Data excerpts
##########
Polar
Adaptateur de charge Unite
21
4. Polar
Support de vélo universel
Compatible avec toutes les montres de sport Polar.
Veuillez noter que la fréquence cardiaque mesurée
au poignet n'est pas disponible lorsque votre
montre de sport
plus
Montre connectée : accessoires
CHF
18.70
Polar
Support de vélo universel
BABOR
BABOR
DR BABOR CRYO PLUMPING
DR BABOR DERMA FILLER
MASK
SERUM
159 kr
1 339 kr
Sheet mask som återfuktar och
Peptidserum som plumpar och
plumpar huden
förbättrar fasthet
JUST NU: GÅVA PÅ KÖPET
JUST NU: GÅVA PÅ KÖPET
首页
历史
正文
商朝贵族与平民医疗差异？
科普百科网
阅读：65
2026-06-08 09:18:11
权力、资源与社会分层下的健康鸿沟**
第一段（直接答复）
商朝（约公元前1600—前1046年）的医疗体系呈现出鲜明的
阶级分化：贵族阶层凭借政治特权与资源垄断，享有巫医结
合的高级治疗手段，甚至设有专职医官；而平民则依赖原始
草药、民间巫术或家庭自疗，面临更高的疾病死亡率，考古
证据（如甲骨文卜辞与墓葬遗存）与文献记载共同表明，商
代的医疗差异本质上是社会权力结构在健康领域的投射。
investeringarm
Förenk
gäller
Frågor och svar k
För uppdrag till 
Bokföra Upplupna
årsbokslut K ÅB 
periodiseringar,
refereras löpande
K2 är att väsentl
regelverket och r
##########
Using the entries above, repeat only the lines from the one containing "Compatible avec toutes" through the one containing "För uppdrag till", end lines included.

Compatible avec toutes les montres de sport Polar.
Veuillez noter que la fréquence cardiaque mesurée
au poignet n'est pas disponible lorsque votre
montre de sport
plus
Montre connectée : accessoires
CHF
18.70
Polar
Support de vélo universel
BABOR
BABOR
DR BABOR CRYO PLUMPING
DR BABOR DERMA FILLER
MASK
SERUM
159 kr
1 339 kr
Sheet mask som återfuktar och
Peptidserum som plumpar och
plumpar huden
förbättrar fasthet
JUST NU: GÅVA PÅ KÖPET
JUST NU: GÅVA PÅ KÖPET
首页
历史
正文
商朝贵族与平民医疗差异？
科普百科网
阅读：65
2026-06-08 09:18:11
权力、资源与社会分层下的健康鸿沟**
第一段（直接答复）
商朝（约公元前1600—前1046年）的医疗体系呈现出鲜明的
阶级分化：贵族阶层凭借政治特权与资源垄断，享有巫医结
合的高级治疗手段，甚至设有专职医官；而平民则依赖原始
草药、民间巫术或家庭自疗，面临更高的疾病死亡率，考古
证据（如甲骨文卜辞与墓葬遗存）与文献记载共同表明，商
代的医疗差异本质上是社会权力结构在健康领域的投射。
investeringarm
Förenk
gäller
Frågor och svar k
För uppdrag till 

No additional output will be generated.